■ Task directions ■
Please copy each line of the listing that includes the string "boxes".

■ Data for processing ■

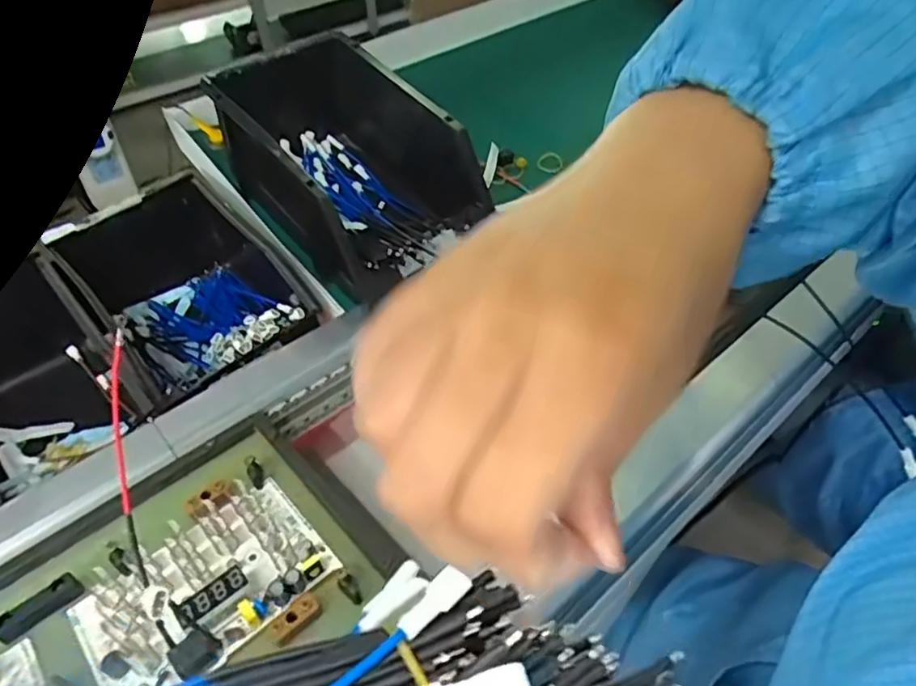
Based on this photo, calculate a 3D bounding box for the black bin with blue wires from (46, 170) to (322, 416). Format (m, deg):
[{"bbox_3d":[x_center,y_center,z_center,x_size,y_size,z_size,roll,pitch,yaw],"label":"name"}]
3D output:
[{"bbox_3d":[-0.250,-0.039,0.600,0.167,0.115,0.224,-32,52,-28],"label":"black bin with blue wires"}]

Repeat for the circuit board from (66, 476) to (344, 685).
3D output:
[{"bbox_3d":[-0.150,0.142,0.372,0.133,0.016,0.086,-33,52,-28],"label":"circuit board"}]

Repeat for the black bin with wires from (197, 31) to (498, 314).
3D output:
[{"bbox_3d":[-0.094,-0.168,0.574,0.159,0.135,0.240,-32,52,-28],"label":"black bin with wires"}]

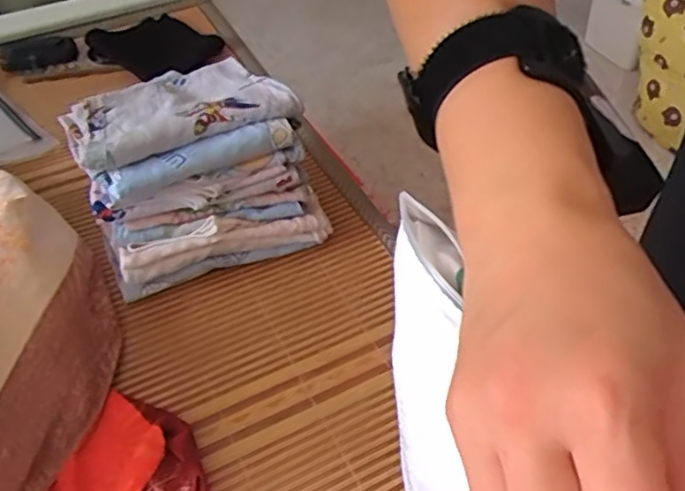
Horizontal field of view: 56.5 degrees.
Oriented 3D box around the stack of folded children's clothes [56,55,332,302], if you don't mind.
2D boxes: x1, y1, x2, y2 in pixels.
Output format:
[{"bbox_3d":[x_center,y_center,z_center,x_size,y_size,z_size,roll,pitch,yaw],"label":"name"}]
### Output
[{"bbox_3d":[-0.156,-0.079,0.691,0.227,0.170,0.179,-16,48,-15],"label":"stack of folded children's clothes"}]

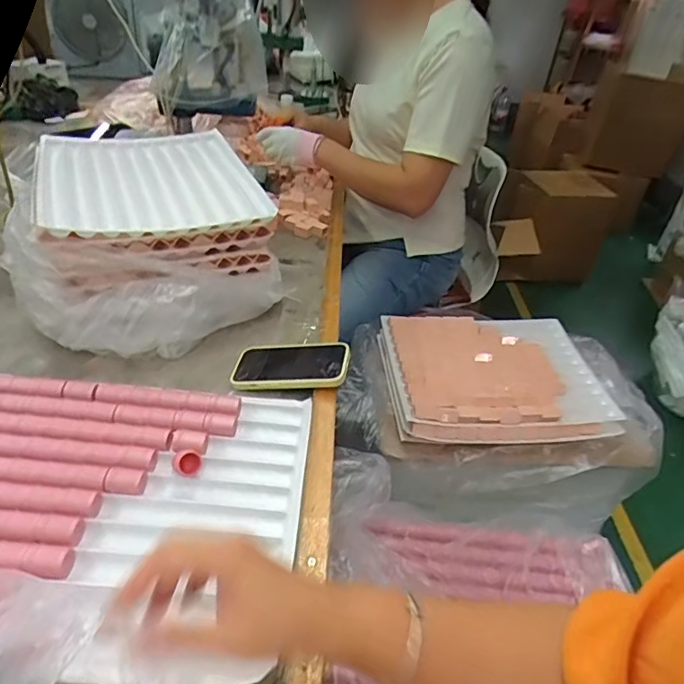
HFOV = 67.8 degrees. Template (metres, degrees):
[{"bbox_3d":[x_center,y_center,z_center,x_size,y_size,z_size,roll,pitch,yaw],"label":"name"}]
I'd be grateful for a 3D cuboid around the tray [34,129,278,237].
[{"bbox_3d":[-0.302,-0.259,0.799,0.306,0.031,0.389,-11,40,-21],"label":"tray"}]

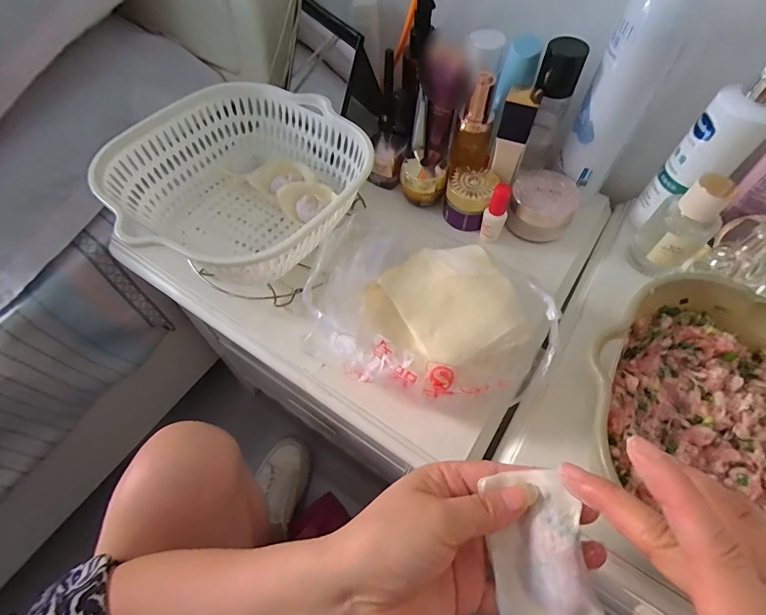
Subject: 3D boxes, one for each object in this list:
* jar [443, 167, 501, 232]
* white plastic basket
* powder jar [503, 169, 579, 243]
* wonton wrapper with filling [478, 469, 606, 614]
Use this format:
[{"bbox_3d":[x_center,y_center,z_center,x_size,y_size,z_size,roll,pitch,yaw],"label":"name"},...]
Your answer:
[{"bbox_3d":[0.094,-0.122,0.442,0.050,0.045,0.059,23,61,13],"label":"jar"},{"bbox_3d":[-0.131,-0.114,0.393,0.212,0.082,0.229,26,62,14],"label":"white plastic basket"},{"bbox_3d":[0.169,-0.111,0.430,0.066,0.042,0.066,0,59,-1],"label":"powder jar"},{"bbox_3d":[0.084,0.135,0.214,0.047,0.026,0.087,-5,59,-4],"label":"wonton wrapper with filling"}]

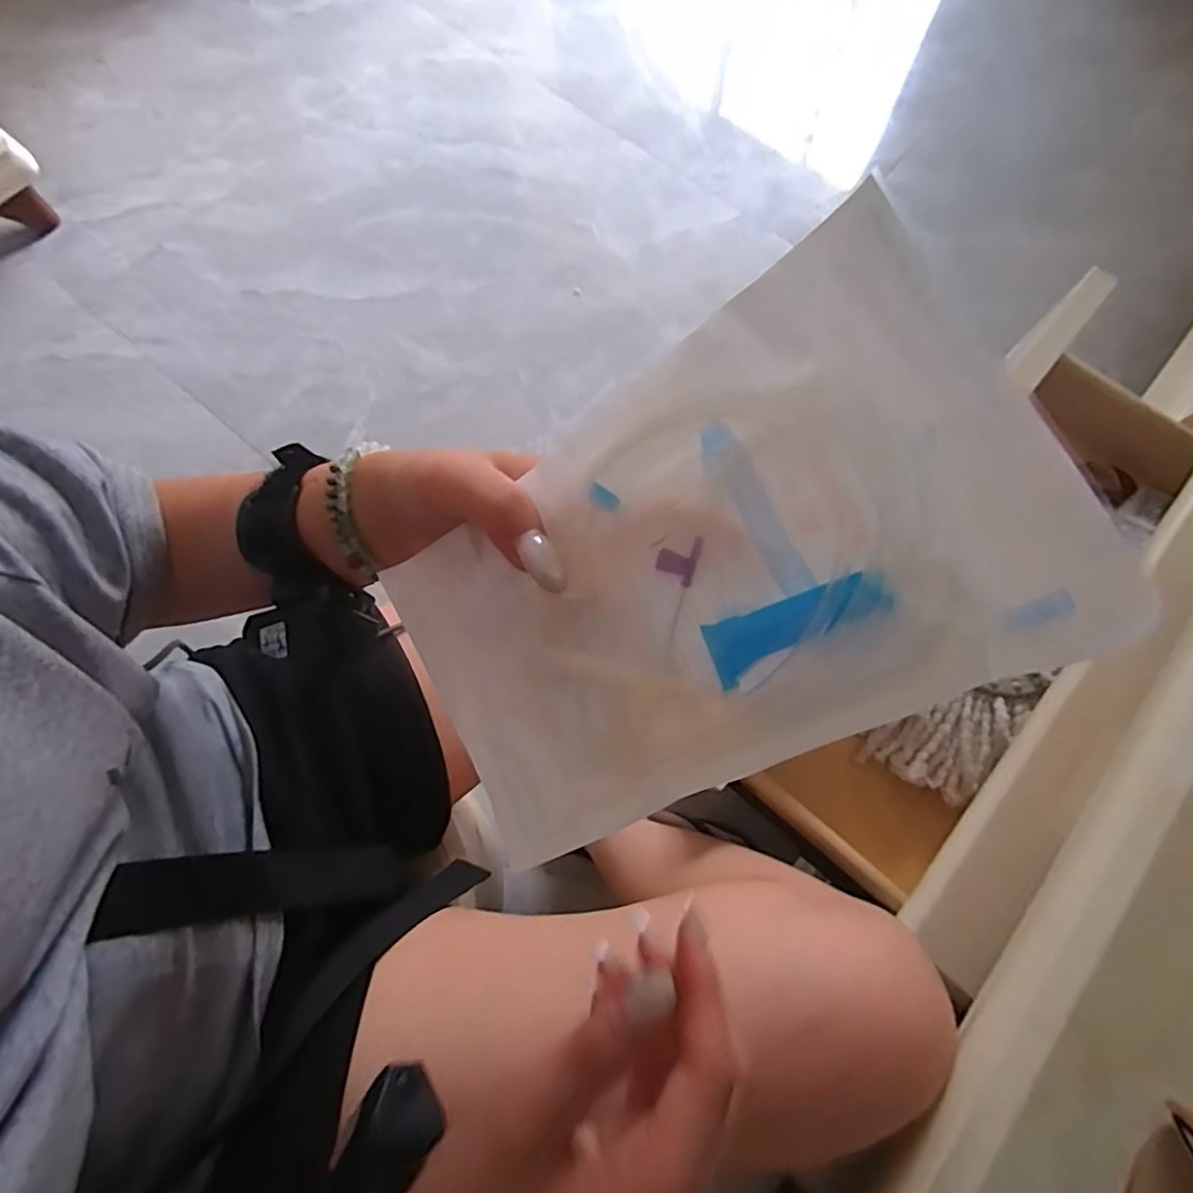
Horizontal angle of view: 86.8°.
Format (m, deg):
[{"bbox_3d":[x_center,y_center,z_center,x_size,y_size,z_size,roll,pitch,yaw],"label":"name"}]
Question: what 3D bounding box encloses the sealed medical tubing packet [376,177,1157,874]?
[{"bbox_3d":[0.018,0.001,0.189,0.199,0.012,0.113,-33,76,30],"label":"sealed medical tubing packet"}]

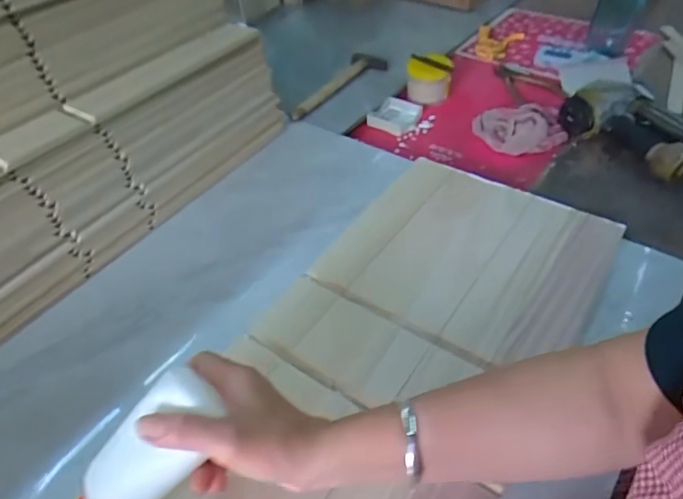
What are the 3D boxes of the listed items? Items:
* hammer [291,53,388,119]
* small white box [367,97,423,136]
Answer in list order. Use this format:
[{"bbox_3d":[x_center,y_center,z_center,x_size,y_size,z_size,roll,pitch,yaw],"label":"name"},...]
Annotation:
[{"bbox_3d":[0.004,-0.294,0.870,0.071,0.026,0.250,19,50,21],"label":"hammer"},{"bbox_3d":[0.092,-0.236,0.836,0.078,0.028,0.074,19,49,21],"label":"small white box"}]

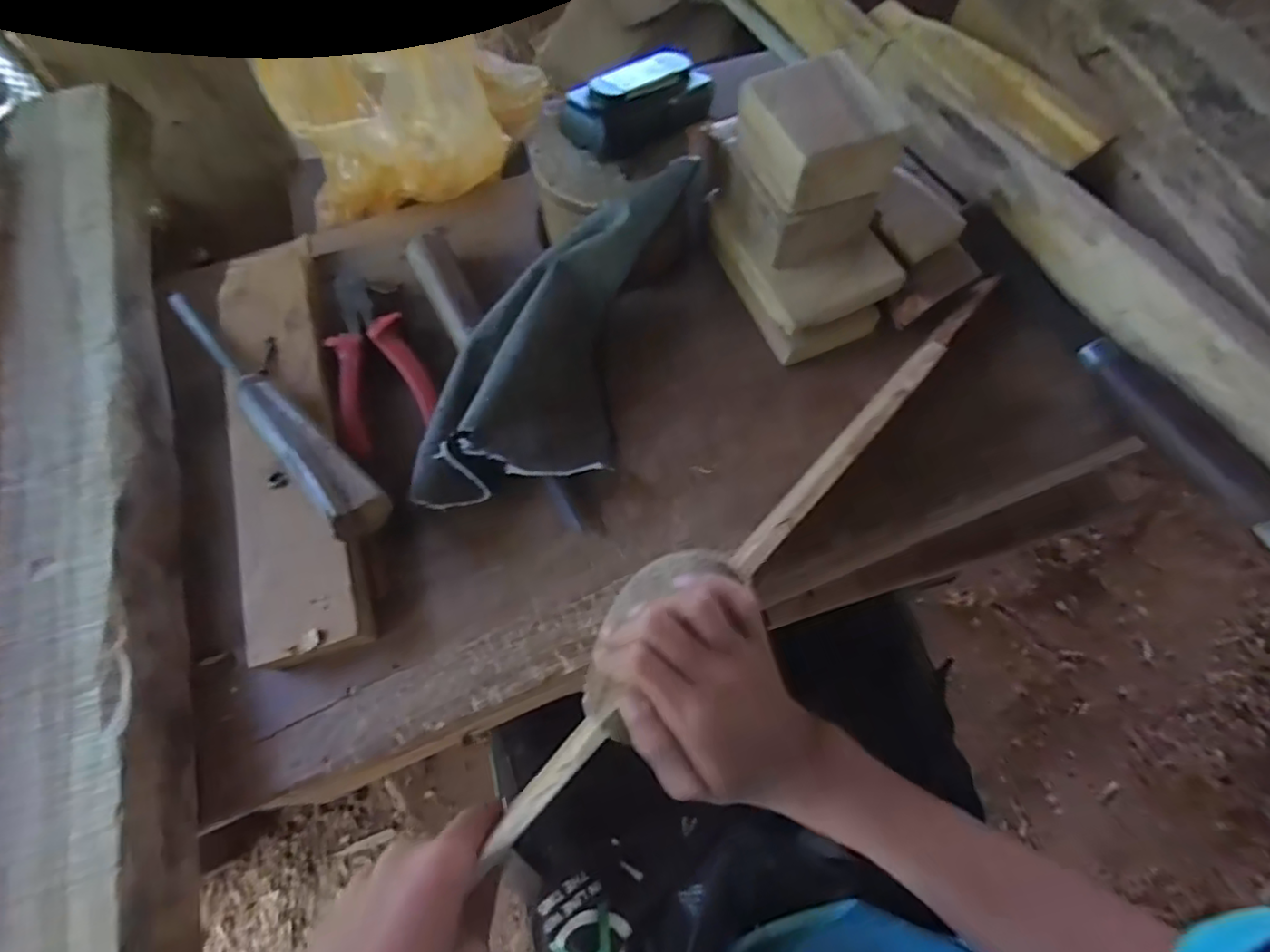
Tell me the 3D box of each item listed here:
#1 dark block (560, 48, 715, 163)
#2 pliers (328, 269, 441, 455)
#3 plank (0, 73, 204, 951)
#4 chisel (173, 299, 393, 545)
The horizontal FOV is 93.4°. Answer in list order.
[{"bbox_3d":[0.003,-0.230,0.367,0.104,0.034,0.040,-35,72,-13],"label":"dark block"},{"bbox_3d":[-0.177,-0.083,0.396,0.057,0.015,0.145,-26,70,-11],"label":"pliers"},{"bbox_3d":[-0.335,-0.022,0.353,0.094,0.039,0.626,-18,69,-8],"label":"plank"},{"bbox_3d":[-0.214,-0.049,0.352,0.030,0.033,0.221,-40,74,-15],"label":"chisel"}]

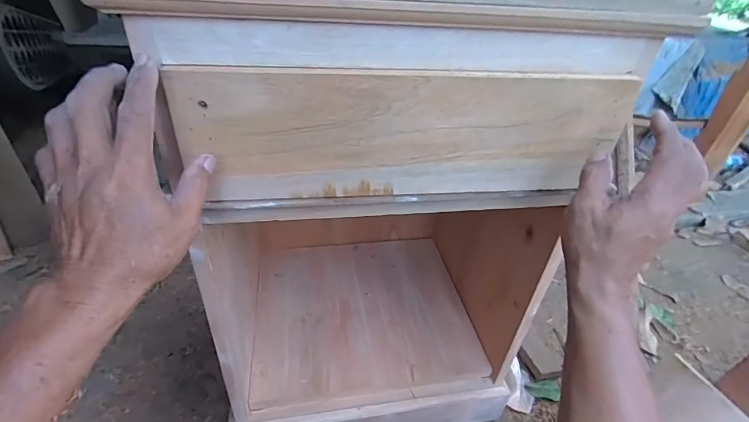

■ Solved problem ■
2D boxes: x1, y1, x2, y2 in pixels.
Subject: 3D boxes, one for each object in this list:
What are the 3D boxes of the listed items? Items:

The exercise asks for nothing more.